• Consigne A
Répondez à ces questions sur le récit sur Hébron ci-dessous, une réponse par ligne :
(i) Combien de colons juifs compte la vieille ville de Hébron ?
(ii) Combien de temps ont duré les discussions avec la police israélienne avant que le car passe la porte de Kiryat Araba ?
(iii) De quels mots les colons ont-ils traité le groupe ?

• Section du document
Une fois le groupe revenu au car pour aller à la vieille ville de Hébron, les colons se sont assis sur la route, face au car, pour l’empêcher de partir. Ils ont ouvertement perturbé l’ordre public et la police qui se tenait tout près n’avait aucune intention de leur infliger une amende ni d’intervenir pour laisser le groupe continuer sa tournée. A Hébron, il semble qu’aucune loi n’oblige les colons à respecter l’ordre, malgré le nombre impressionnant de soldats et de policiers présents dans les rues, bien plus nombreux que les colons.

Les 700 colons juifs de la vieille ville sont réputés pour leurs man ?uvres d’intimidation et leurs harcèlements violents, pas seulement à l’égard des 150 000 Palestiniens qui vivent à Hébron - ce qui a eu comme résultat de faire de la cité, en partie, une ville fantôme, une majorité des entreprises palestiniennes ayant été obligées de fermer et une majorité de familles de partir - mais aussi à l’égard des visiteurs, tant israéliens qu’internationaux.

Après environ une heure de discussions avec la police israélienne, le car a pu finalement passer la porte de Kiryat Araba et se rendre dans la vieille ville de Hébron. Nous sommes arrivés au Tombeau des Patriarches, lieu saint à la fois pour les juifs et pour les musulmans, où nous avons retrouvé le même groupe de colons qui nous attendaient. Ils se sont servi de barrières pour essayer de nous empêcher de descendre du car, puis ils ont couru aux toilettes pour les fermer quand ils ont vu que certains parmi nous voulaient les utiliser. Ils nous ont insultés, nous traitant de « nazis » ou de « traîtres ».

• Extraits de données
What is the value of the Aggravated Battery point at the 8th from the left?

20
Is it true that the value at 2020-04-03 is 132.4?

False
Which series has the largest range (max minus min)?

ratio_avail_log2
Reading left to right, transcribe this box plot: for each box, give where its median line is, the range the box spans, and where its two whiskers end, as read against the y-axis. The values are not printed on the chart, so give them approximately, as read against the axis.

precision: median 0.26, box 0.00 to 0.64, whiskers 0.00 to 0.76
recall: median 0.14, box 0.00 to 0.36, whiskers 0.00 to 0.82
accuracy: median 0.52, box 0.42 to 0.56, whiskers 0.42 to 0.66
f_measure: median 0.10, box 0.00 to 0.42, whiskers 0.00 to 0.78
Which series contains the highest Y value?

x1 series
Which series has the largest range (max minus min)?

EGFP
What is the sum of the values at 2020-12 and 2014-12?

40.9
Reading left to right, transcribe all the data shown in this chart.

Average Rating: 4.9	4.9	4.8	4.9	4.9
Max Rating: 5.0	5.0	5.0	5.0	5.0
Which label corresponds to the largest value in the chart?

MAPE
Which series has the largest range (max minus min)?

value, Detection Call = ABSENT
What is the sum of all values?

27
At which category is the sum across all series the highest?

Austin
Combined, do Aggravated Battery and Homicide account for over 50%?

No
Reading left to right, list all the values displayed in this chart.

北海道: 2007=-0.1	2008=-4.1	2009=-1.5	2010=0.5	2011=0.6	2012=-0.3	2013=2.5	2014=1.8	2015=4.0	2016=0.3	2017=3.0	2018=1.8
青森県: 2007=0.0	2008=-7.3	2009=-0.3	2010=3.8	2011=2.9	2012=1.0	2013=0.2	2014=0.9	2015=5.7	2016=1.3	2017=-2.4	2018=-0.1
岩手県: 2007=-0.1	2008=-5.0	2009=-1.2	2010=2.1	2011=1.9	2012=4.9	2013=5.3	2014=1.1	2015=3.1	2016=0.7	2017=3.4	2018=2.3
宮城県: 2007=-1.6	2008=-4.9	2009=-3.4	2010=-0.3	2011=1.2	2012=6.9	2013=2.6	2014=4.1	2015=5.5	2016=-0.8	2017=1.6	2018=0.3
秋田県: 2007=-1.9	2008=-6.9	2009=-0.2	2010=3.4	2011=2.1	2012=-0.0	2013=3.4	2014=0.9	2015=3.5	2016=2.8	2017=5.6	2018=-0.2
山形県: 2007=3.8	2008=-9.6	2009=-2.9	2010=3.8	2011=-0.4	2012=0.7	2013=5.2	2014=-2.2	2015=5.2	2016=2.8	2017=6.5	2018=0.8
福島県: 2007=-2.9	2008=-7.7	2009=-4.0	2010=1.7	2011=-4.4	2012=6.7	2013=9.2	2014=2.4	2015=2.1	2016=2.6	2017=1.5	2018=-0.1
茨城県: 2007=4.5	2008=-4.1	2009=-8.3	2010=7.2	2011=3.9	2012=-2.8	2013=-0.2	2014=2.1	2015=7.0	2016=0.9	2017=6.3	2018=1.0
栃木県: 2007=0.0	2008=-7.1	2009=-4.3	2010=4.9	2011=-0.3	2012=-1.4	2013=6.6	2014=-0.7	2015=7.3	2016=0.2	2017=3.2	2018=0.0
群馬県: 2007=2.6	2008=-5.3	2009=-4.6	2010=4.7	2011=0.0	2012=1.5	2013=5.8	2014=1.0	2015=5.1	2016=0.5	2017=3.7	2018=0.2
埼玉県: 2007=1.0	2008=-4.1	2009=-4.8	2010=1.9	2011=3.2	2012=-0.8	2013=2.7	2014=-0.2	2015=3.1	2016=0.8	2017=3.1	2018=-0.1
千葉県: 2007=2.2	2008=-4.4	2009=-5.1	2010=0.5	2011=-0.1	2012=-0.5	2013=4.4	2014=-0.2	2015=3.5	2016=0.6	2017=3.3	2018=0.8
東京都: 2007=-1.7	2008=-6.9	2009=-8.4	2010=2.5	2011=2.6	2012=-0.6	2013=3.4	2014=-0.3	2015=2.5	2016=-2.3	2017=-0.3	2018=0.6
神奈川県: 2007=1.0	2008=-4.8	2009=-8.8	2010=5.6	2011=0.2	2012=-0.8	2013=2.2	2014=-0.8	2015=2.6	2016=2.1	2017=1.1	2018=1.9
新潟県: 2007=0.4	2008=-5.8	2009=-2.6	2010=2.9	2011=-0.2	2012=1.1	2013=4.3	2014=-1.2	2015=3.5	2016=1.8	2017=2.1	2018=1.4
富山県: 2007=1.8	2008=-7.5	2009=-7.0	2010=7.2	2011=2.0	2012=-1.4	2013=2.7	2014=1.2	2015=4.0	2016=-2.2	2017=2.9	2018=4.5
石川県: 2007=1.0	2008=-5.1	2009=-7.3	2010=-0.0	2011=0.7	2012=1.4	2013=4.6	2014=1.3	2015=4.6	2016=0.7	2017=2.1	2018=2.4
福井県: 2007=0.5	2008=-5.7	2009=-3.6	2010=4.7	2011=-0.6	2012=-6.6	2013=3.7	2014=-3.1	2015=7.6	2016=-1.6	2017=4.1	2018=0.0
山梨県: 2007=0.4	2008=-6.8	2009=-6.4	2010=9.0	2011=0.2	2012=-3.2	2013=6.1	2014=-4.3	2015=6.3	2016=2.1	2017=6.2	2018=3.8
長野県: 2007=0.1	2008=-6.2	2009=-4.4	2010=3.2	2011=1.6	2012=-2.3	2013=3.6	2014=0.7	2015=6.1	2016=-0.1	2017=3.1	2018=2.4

• Consigne B
Renvoyez sans aucune modification les lignes des enregistrements ci-dessus : commencez à la ligne qui contient « 北海道: 2007=-0.1 » et arrêtez-vous après celle qui contient « 秋田県: 2007=-1.9 », ces deux lignes comprises.

• Réponse rédigée A
(i) 700
(ii) Environ une heure
(iii) « nazis » ou « traîtres »

• Réponse rédigée B
北海道: 2007=-0.1	2008=-4.1	2009=-1.5	2010=0.5	2011=0.6	2012=-0.3	2013=2.5	2014=1.8	2015=4.0	2016=0.3	2017=3.0	2018=1.8
青森県: 2007=0.0	2008=-7.3	2009=-0.3	2010=3.8	2011=2.9	2012=1.0	2013=0.2	2014=0.9	2015=5.7	2016=1.3	2017=-2.4	2018=-0.1
岩手県: 2007=-0.1	2008=-5.0	2009=-1.2	2010=2.1	2011=1.9	2012=4.9	2013=5.3	2014=1.1	2015=3.1	2016=0.7	2017=3.4	2018=2.3
宮城県: 2007=-1.6	2008=-4.9	2009=-3.4	2010=-0.3	2011=1.2	2012=6.9	2013=2.6	2014=4.1	2015=5.5	2016=-0.8	2017=1.6	2018=0.3
秋田県: 2007=-1.9	2008=-6.9	2009=-0.2	2010=3.4	2011=2.1	2012=-0.0	2013=3.4	2014=0.9	2015=3.5	2016=2.8	2017=5.6	2018=-0.2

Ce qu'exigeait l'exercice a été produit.